Adventures in Unicode Forensics

What do you do when you get a bunch of files like this from a zipfile?

I've blurred the messed-up file names because I'm not sure it's impossible to reconstruct the Chinese names of people from them and I'd rather err towards being paranoid about privacy. Except for the one file name whose author's identity I'm OK with disclosing. — I’ve blurred the messed-up file names because I’m not convinced it’s impossible to reconstruct the Chinese names of people from them and I’d rather err towards being paranoid about privacy. Except for the one file name whose author’s identity I’m OK with disclosing.

Back story: I have been tasked with collecting everybody’s Chinese assignments for this semester. I didn’t even do that part yet (I really should); first the girl who handled last semester’s assignments had to pass on the files she collected to me, and I unzipped the attachment to reveal these file names.

Well, I thought, no big deal, I understand Unicode (somewhat), I’ll just do something like decode them as latin1 and re-encode them as UTF-8, right? Or maybe Big5? In fact, maybe python-ftfy will just automagically fix it for me; I’ve been waiting for a chance to use that, like the dozens of other things on my GitHub star list…

I wish.

ftfy did nothing to the text. Also, UTF-8 was not high on my list because the filenames strongly suggested a double-byte encoding. By eyeballing the filenames and comparing them to the organized naming scheme of some other files that had, thankfully, survived the .zip intact, I noted that every Chinese character had replaced with two characters, while underscores had survived unscathed. It was a simple substitution cipher with a lot of crib text available. So that rules out the most common UTF-8, but it gives me a lot of information, so this can’t be hard, right?

One of the files that I knew belonged to me came out as such, according to Python’s os.listdir:

'i\xcc\x81\xc2\xaci\xcc\x82a\xcc\x8aa\xcc\x82\xe2\x88\x82_e\xcc\x80Wn\xcc\x83n.pdf'

After codecs.decode(_, 'utf_8') we get:

u'i\u0301\xaci\u0302a\u030aa\u0302\u2202_e\u0300Wn\u0303n.pdf' Attempt at UTF-8 rendition: í¬îåâ∂_èWñn.pdf

That’s really weird; those codepoints are kinda large, and there’s a literal i at the start, and it doesn’t look at all like the two-characters-for-one pattern we noticed from staring at the plaintext. Oh, they’re using combining characters. How do we fix that?

Fumble, mumble, search. Oh, I want unicodedata.normalize('NFC', _).

u'\xed\xac\xee\xe5\xe2\u2202_\xe8W\xf1n.pdf' Attempt at UTF-8 rendition: í¬îåâ∂_èWñn.pdf

Although the byte sequences are totally different, they look the same, which is the point. holds up fist This… is… UNICODE!!!
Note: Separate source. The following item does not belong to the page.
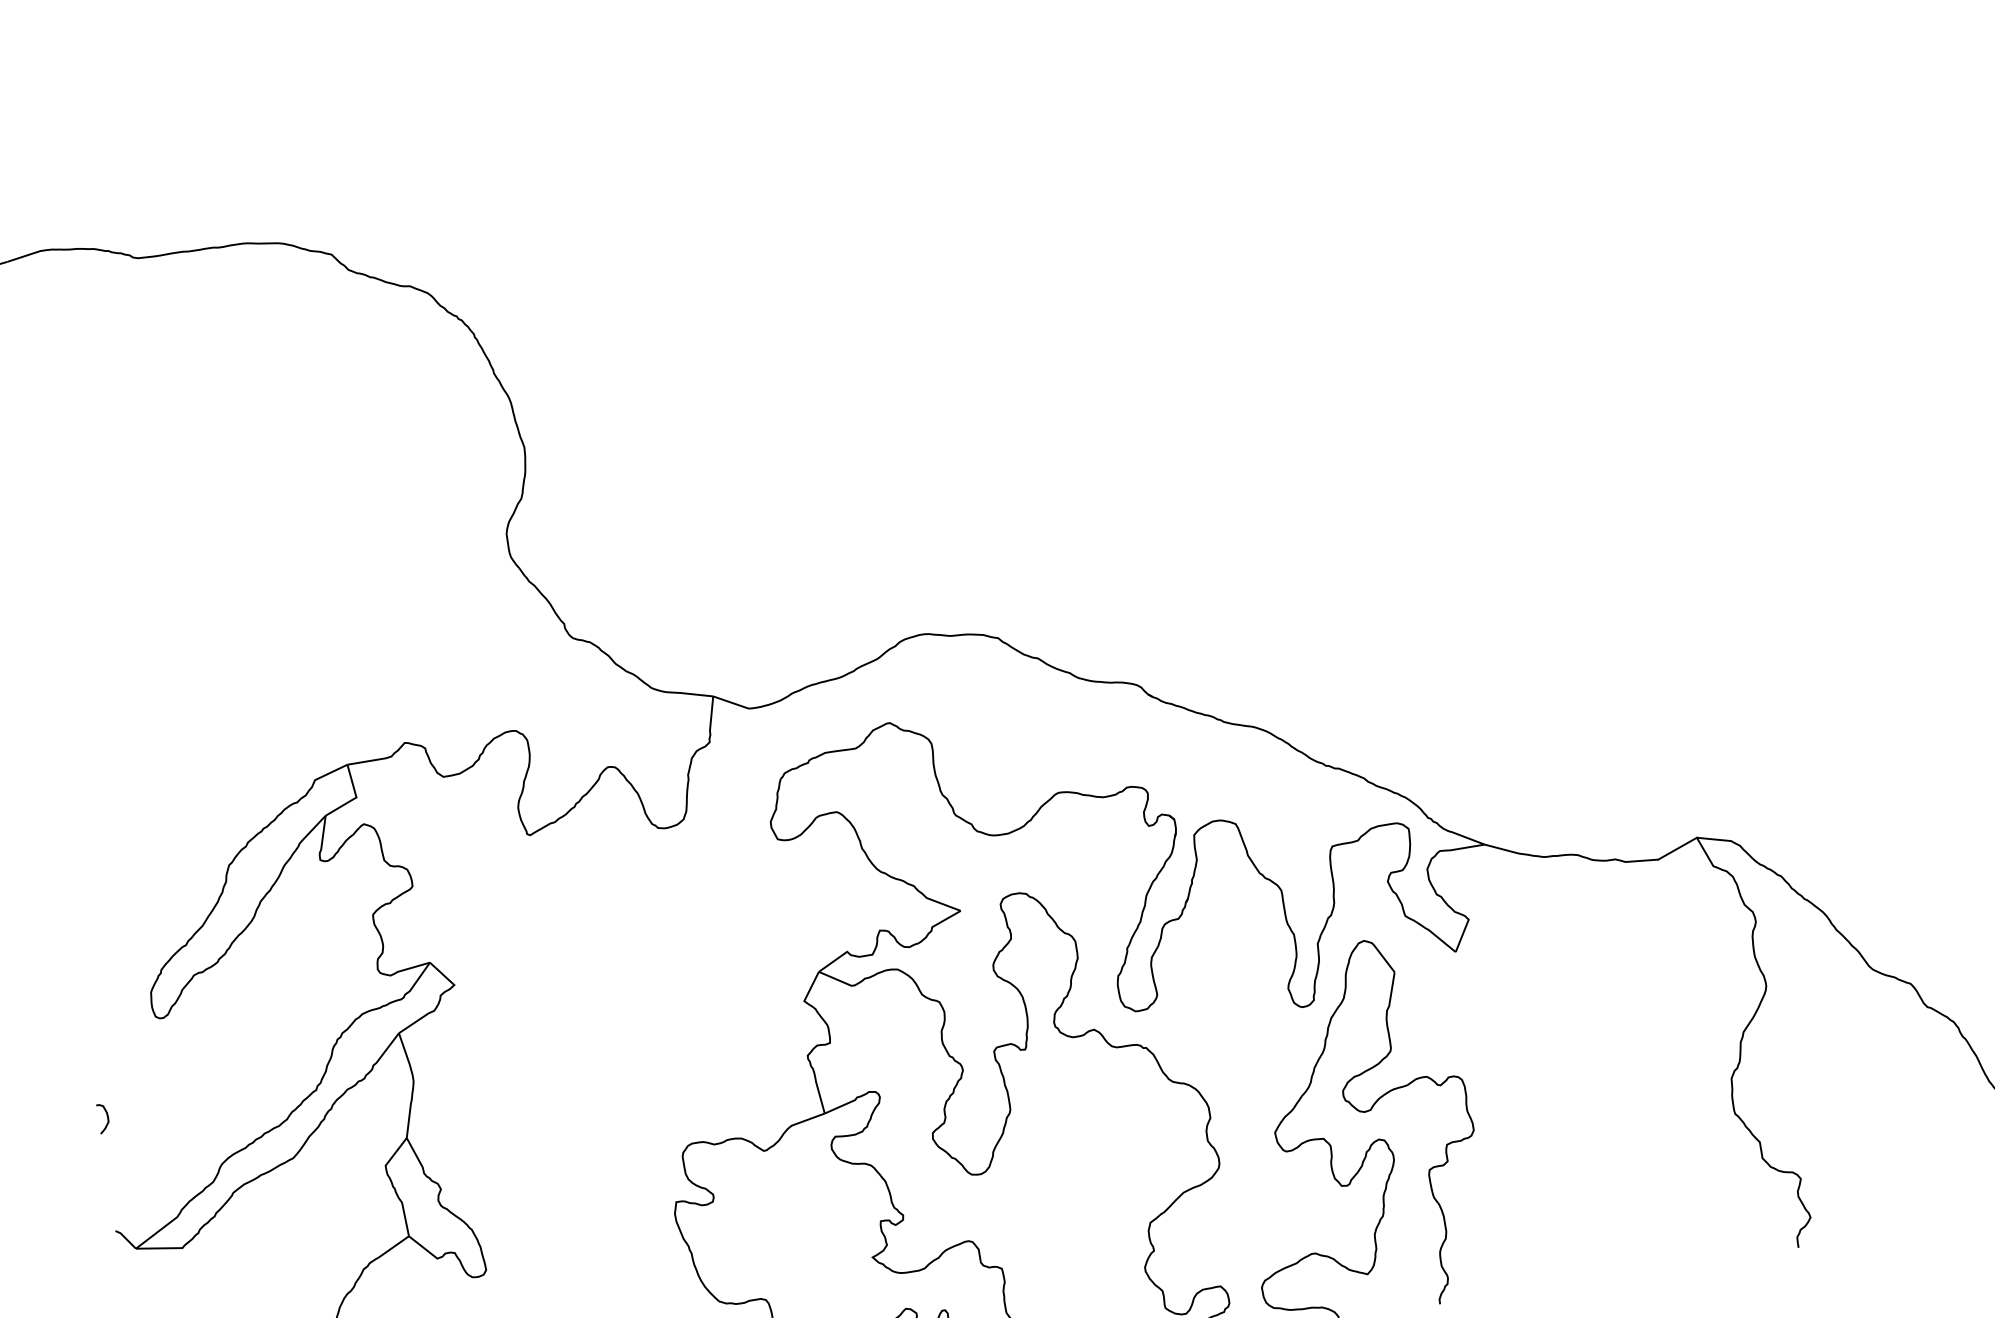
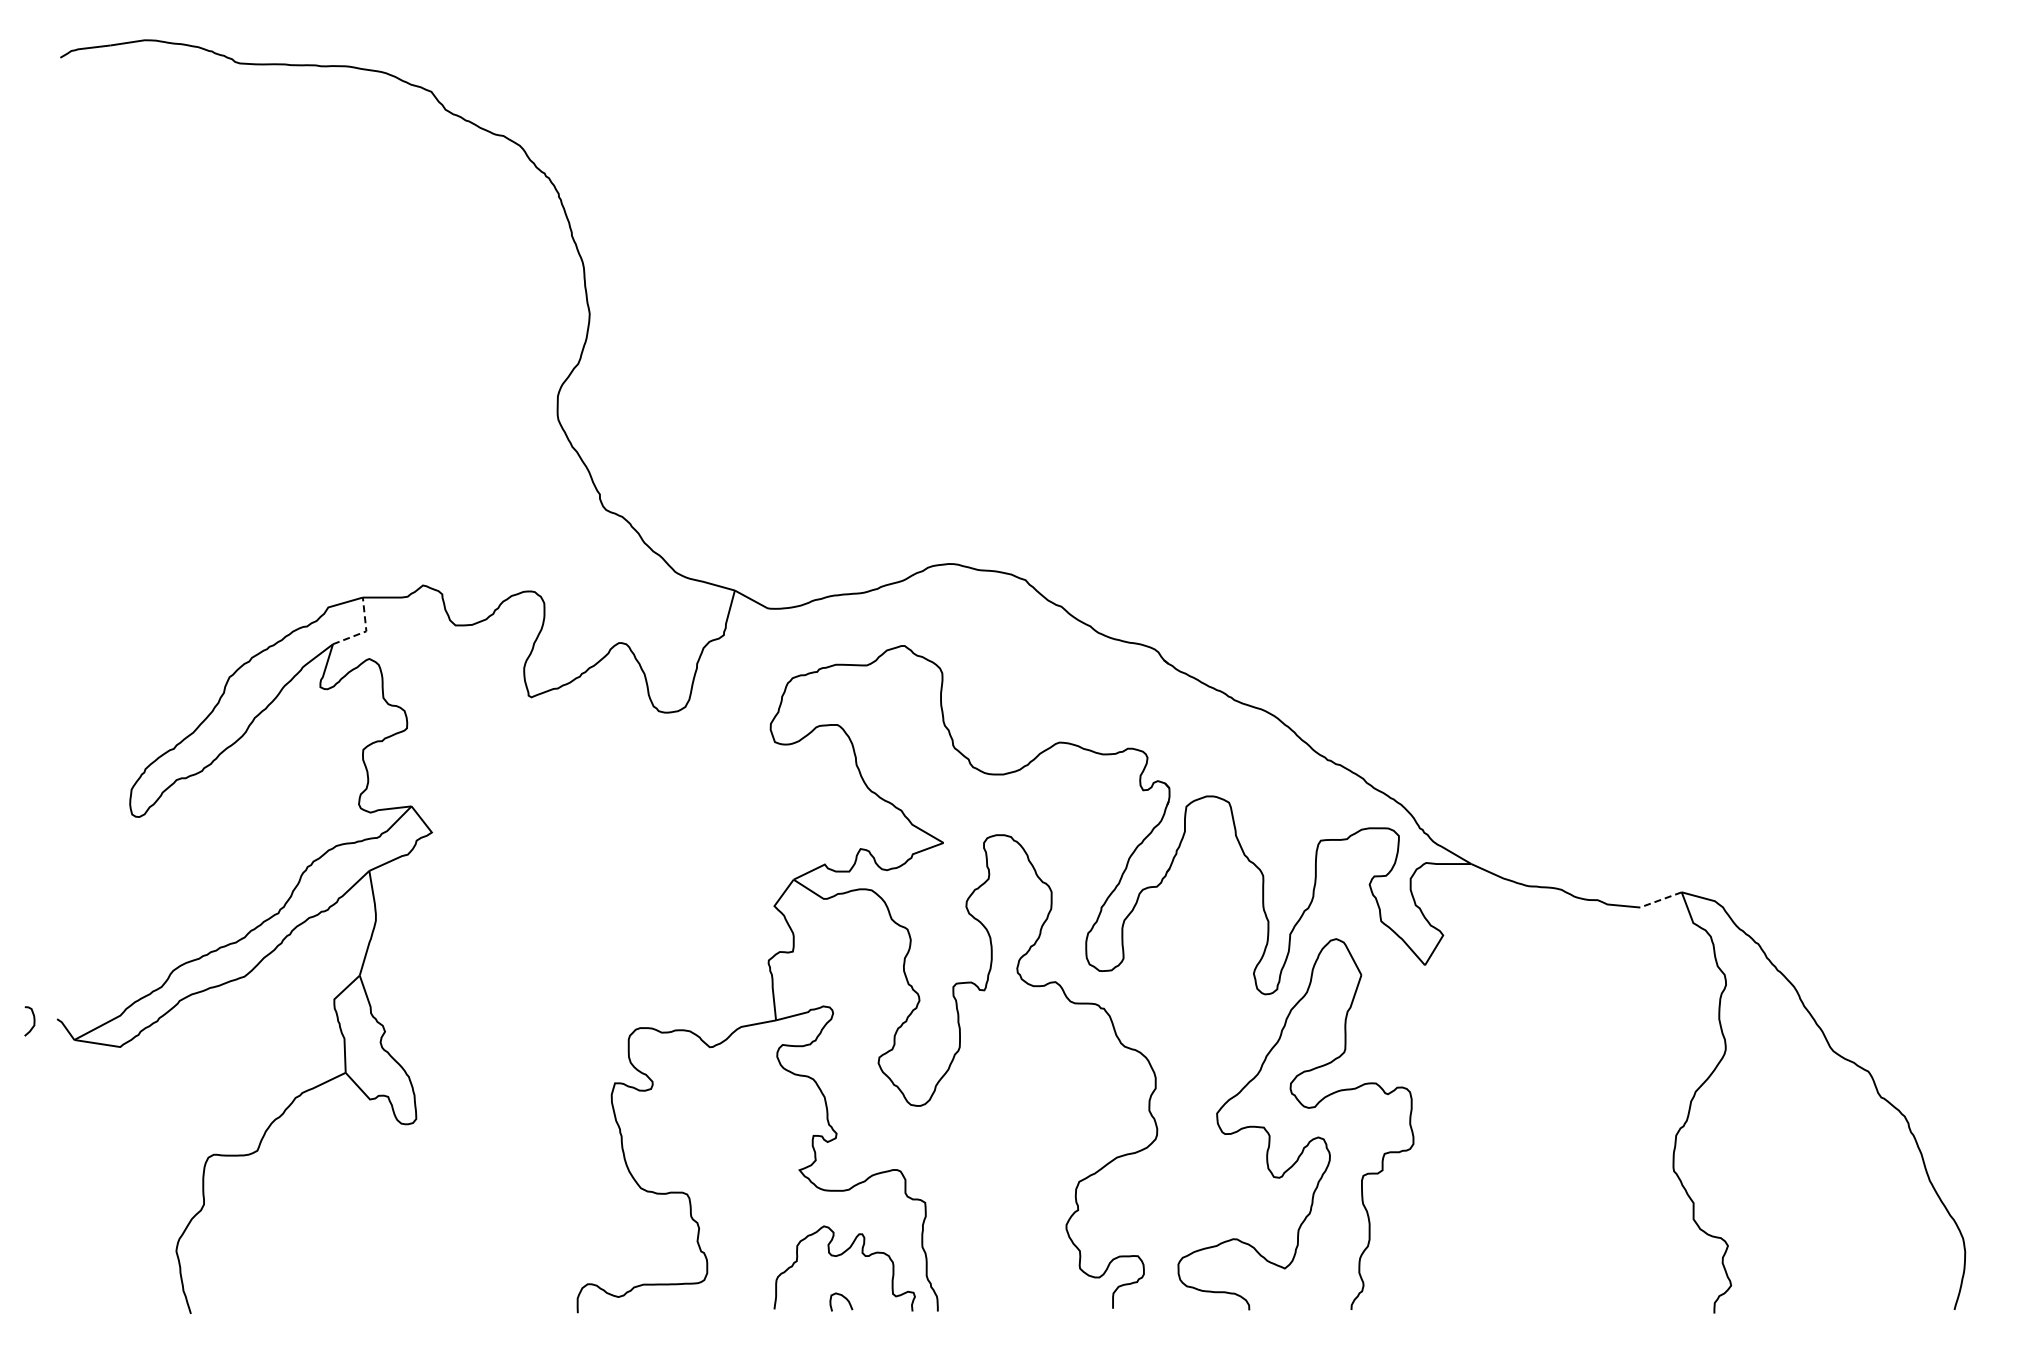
line: (355, 797) -> (365, 631), solid -> dashed
line: (1677, 849) -> (1660, 900), solid -> dashed
curve: (107, 1118) -> (33, 1021), moved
Anyway, the code points in the normalized version make more sense. Except for that conspicuous \u2202 or ∂, of course. Indeed, although it looks promising, if we now try e.g. codecs.encode(_, 'windows-1252') we get,

UnicodeEncodeError: 'charmap' codec can't encode character u'\u2202' in position 5: character maps to

One can get around this by passing a third argument to encode to make it ignore or replace the invalid parts, but the result of the first couple of codepoints, after further pseudomagical decoding and encoding, is still nonsense. Alas.
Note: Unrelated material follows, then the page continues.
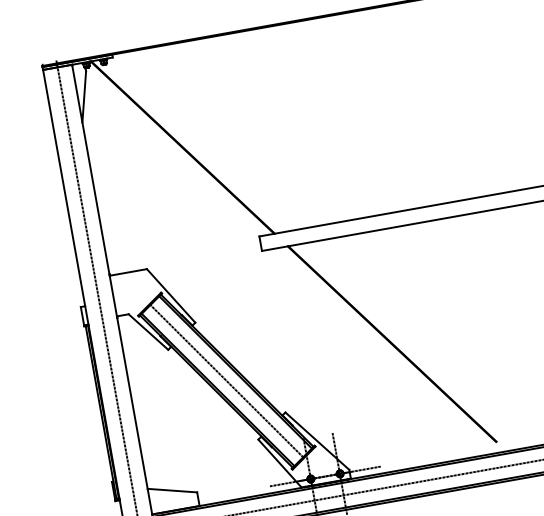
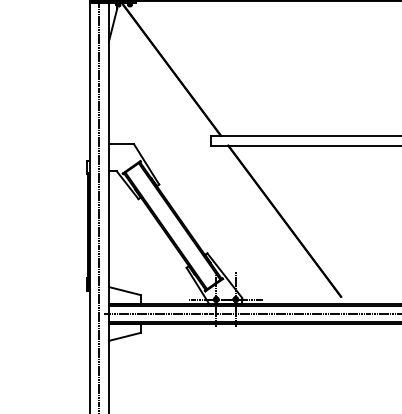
line: (226, 381) -> (172, 226), removed

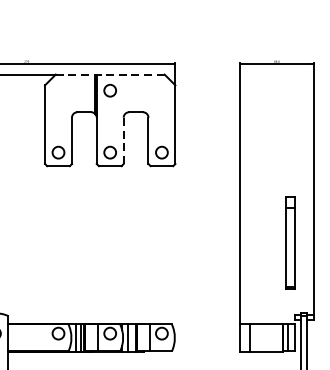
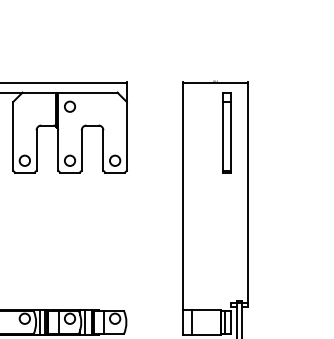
line: (110, 74) -> (70, 92), dashed -> solid
line: (123, 139) -> (81, 149), dashed -> solid
part: (289, 242) -> (226, 132), moved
I continued to try passing the filenames in and out of codecs.encode and codecs.decode with various combinations of utf_8 and latin_1 and big5 and windows-1252, to no avail.

Then I did other stuff. Homework, college forms, writing a bilingual graduation song, talking to other dragons about 1994 video games, and did I mention I started taking driving lessons now? Yeah. That sort of thing.

Around that last thing, I asked the previous caretaker and learned that the computer she collected these files had a Japanese locale. So I added shift_jis and euc_jp to the mix, but still nothing.

I later tried unzipping it with unzip from the command-line — the results were even worse — as well as unzipping it from a Windows computer — even worse than the command line.

So the problem remained, until…

The resolution is very anticlimactic; it took me half a week to think of getting at the files programmatically straight from the zip archive, instead of unzipping first. Python spat out half the file names from the zip file as unicode and the other half as str. From there it was easy guessing.

There were still three file names that failed, but they were easy to fix manually.

I’m not sure why I eventually decided to blog about this anymore, honestly. Especially compared to my 12 other drafts. Oops.

ETA: I thought this script would be a one-trick pony but, amazingly, I ended up using it again the day after, this time with Big5 after I copied some files to a Windows laptop, converted them to .pdf, and sent them back in a .zip. ETA2: This script came in handy again after I copied a zip file to an Ubuntu desktop computer with an actual CD drive so I could burn everything to a disc!